Looking at the disagreements in this thread and elsewhere on the internet, it appears to me that:
(1) Grace and Ansari probably perceived their encounter very differently and read each other's actions through the lens of what they expected or wanted the other to think.
(2) The people disagreeing on whether Grace's account, if accurate, describes a sexual assault are reading the same words but not seeing the same actions. In a weird way, they feel like accidental symbols for Grace and Ansari.
If you believe Ansari "ignored clear non-verbal cues" as Grace put it and furthermore dismissed her verbal objections, then it makes sense for you to think he acted in an inexcusable way. But my impression is that the people "defending" Ansari's actions disagree about how things actually happened and what those things were. They seem to see Grace as having behaved like she enjoyed the situation for the most part while secretly hating it. In their minds, there weren't clear cues to ignore.
I think it's clear that part of this difference in perception results from a selective reading of Grace's claims. It's hard to interpret "I don't want to feel forced" as indicating something other than "Hey, I feel like you're trying to force me." But I also believe that the bulk of the disagreement stems from the fact that we as readers of the account likely resolve ambiguous descriptions by inserting our own beliefs and assumptions. To give an example, consider the exchange where Grace said she'd have sex on a second date. According to her, Ansari asked if another glass of wine counted as a second date and then poured her one. Kate saw that as predatory. Grimstone saw it as a joke. In one interpretation, he's a lecherous lout. In the other, he's a comedian whose joke didn't land. I think that makes a huge difference in how one imagines that specific interaction and what allegedly happened afterward.

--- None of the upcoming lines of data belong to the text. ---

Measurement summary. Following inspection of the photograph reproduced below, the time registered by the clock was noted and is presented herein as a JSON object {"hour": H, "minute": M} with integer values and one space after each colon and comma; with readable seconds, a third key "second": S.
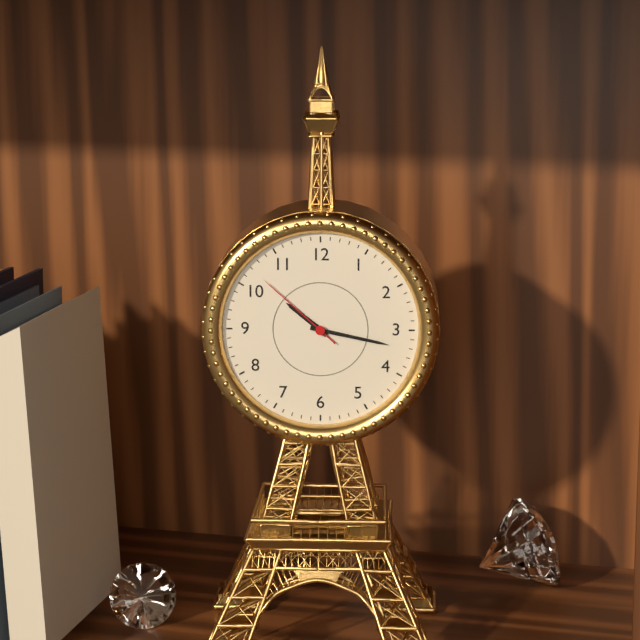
{"hour": 10, "minute": 17, "second": 52}
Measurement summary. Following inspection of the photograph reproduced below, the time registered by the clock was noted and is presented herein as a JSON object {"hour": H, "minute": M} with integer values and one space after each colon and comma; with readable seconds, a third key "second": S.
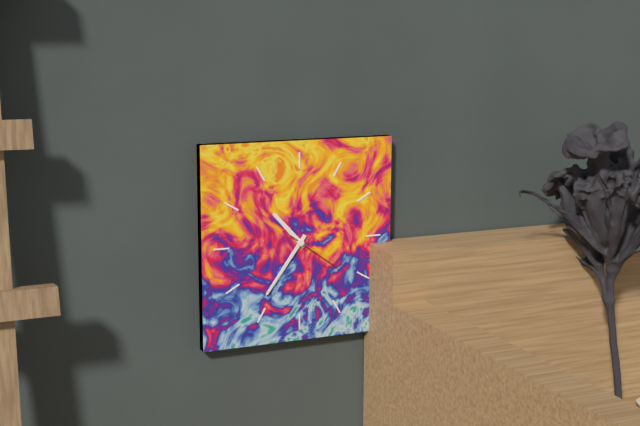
{"hour": 10, "minute": 36, "second": 21}
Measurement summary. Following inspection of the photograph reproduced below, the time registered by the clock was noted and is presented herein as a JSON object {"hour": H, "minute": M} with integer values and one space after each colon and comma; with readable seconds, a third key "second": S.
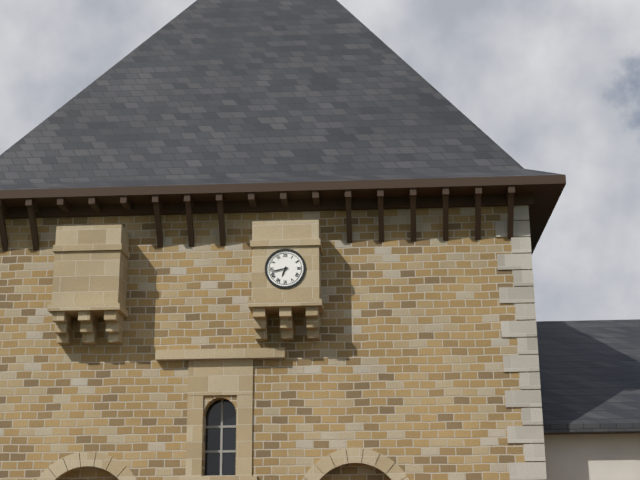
{"hour": 6, "minute": 43}
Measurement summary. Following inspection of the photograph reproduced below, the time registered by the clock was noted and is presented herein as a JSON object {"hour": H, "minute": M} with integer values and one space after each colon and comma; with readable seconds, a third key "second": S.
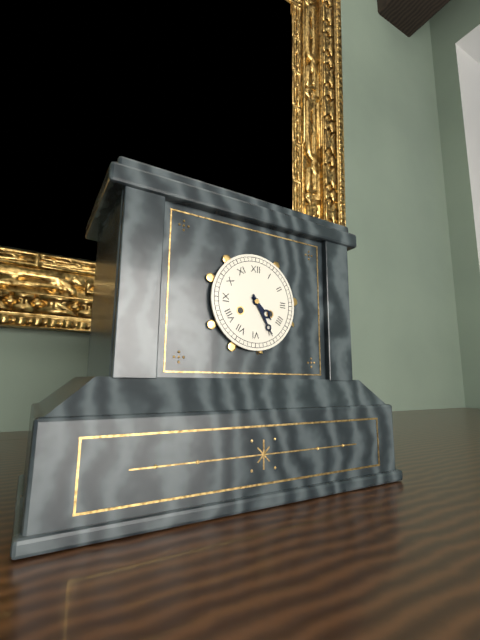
{"hour": 4, "minute": 25}
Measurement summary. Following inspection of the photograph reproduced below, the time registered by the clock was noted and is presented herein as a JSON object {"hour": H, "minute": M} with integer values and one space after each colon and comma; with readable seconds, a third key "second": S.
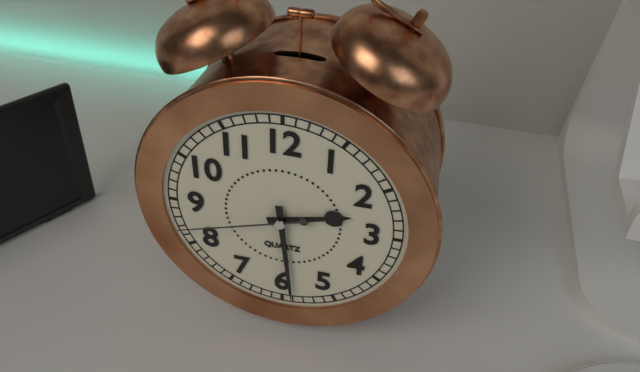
{"hour": 2, "minute": 29, "second": 42}
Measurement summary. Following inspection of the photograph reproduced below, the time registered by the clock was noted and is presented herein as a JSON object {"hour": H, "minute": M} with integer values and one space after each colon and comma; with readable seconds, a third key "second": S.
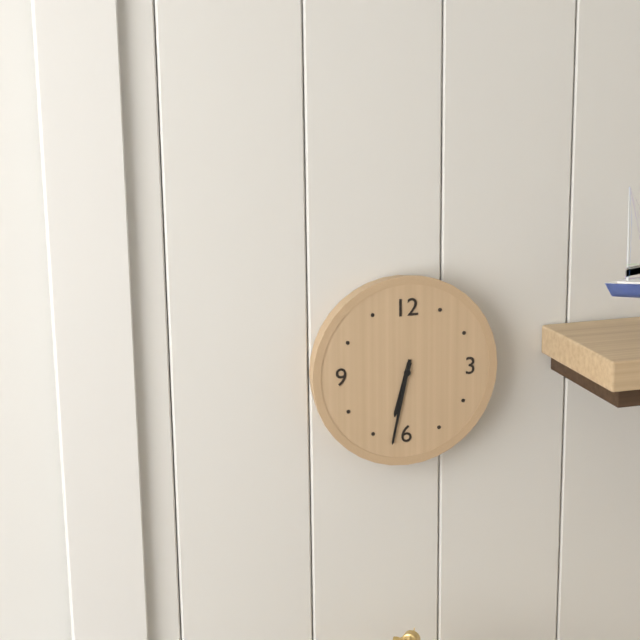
{"hour": 6, "minute": 32}
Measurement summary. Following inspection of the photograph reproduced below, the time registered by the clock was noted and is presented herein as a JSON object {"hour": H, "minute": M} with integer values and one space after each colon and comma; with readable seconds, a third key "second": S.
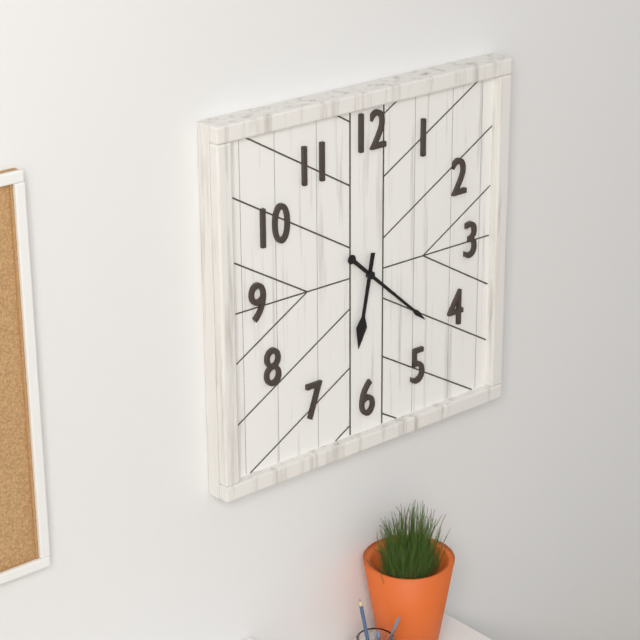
{"hour": 6, "minute": 22}
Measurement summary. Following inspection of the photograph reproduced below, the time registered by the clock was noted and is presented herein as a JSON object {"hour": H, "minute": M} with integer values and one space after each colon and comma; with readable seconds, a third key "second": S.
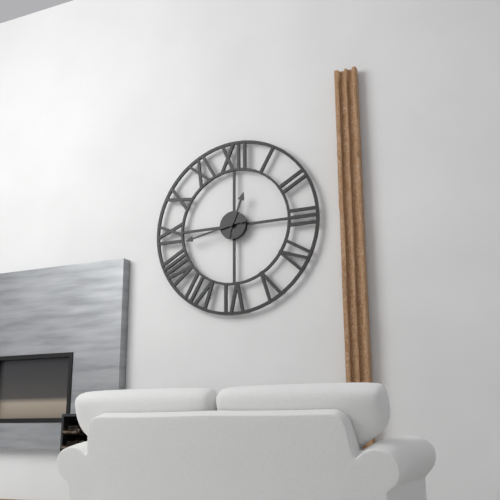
{"hour": 12, "minute": 43}
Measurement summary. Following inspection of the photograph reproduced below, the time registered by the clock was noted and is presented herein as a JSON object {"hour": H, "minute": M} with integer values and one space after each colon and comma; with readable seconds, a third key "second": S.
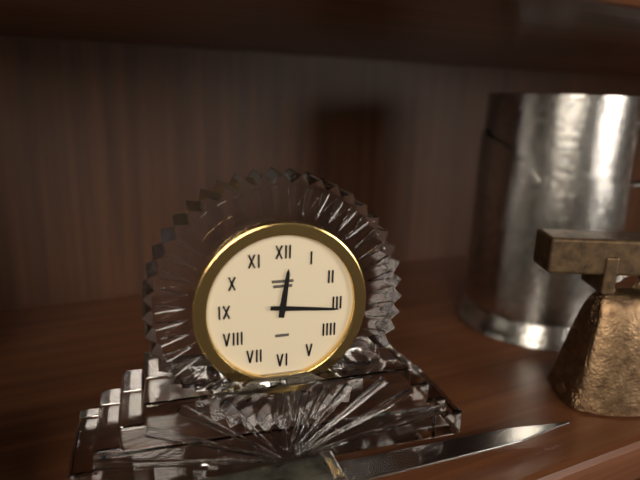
{"hour": 12, "minute": 16}
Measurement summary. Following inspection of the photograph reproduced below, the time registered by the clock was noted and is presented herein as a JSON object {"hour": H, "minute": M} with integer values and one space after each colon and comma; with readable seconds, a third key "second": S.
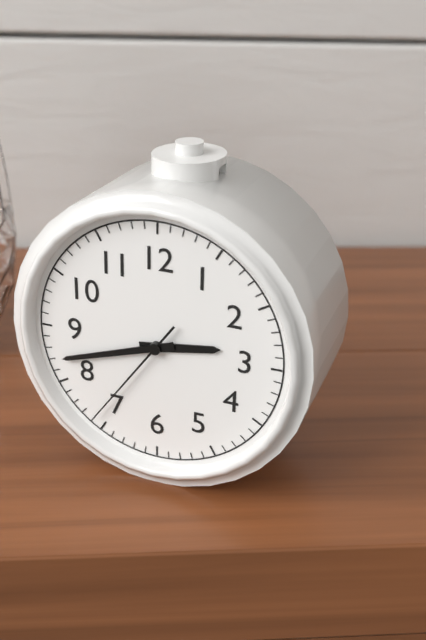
{"hour": 2, "minute": 42, "second": 36}
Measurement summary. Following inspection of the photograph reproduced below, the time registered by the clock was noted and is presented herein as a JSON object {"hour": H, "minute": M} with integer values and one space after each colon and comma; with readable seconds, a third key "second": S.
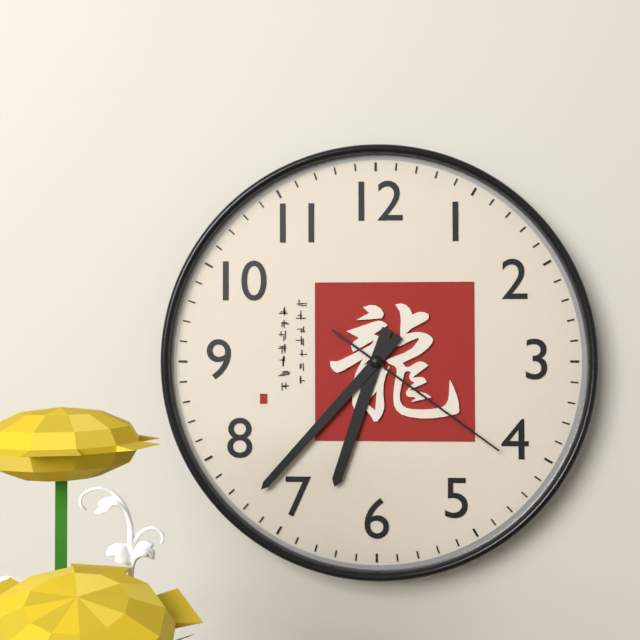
{"hour": 6, "minute": 37, "second": 21}
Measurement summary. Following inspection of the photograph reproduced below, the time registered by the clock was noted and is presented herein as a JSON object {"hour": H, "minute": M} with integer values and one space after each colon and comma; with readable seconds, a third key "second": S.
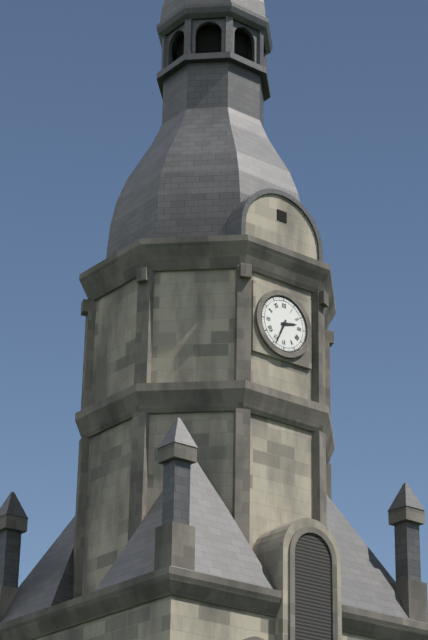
{"hour": 2, "minute": 34}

Similarly, Ansari getting the Uber to take Grace home seems to influence how some people see the prior events. Ansari's "defenders" see it as an indication that he didn't mean to violate her and thus probably just "misread" the situation as consensual. By definition, that would make Grace's signals unclear, at least to Ansari. That's very different from him "ignoring" a signal, which is what Grace accused him of doing. To "ignore" suggests Ansari received and perceived clear signals of what Grace felt but disregarded them. If you're inclined to think Ansari ignored Grace's cues, then bringing up the fact that he didn't trap her in his apartment sounds like a disturbing (and weak) defense of his supposed prior actions. But I think that people are saying something different when they bring that up and picturing a much less upsetting situation.
I guess my point is, these disagreements aren't just about the nature of consent. As this thread has thoroughly demonstrated, they're about language. Maybe there are people who would excuse ambiguously predatory behavior in the absence of an explicit no. That wouldn't shock me because I have a partly Hobbesian view of humanity. But I nonetheless think and hope that the fundamental disagreement lies in the drastically different ways people are probably picturing Ansari and Grace's behaviors. The opposing sides may be reading and using many of the same words, but if I had to guess, I'd say they're seeing and describing altogether different scenarios.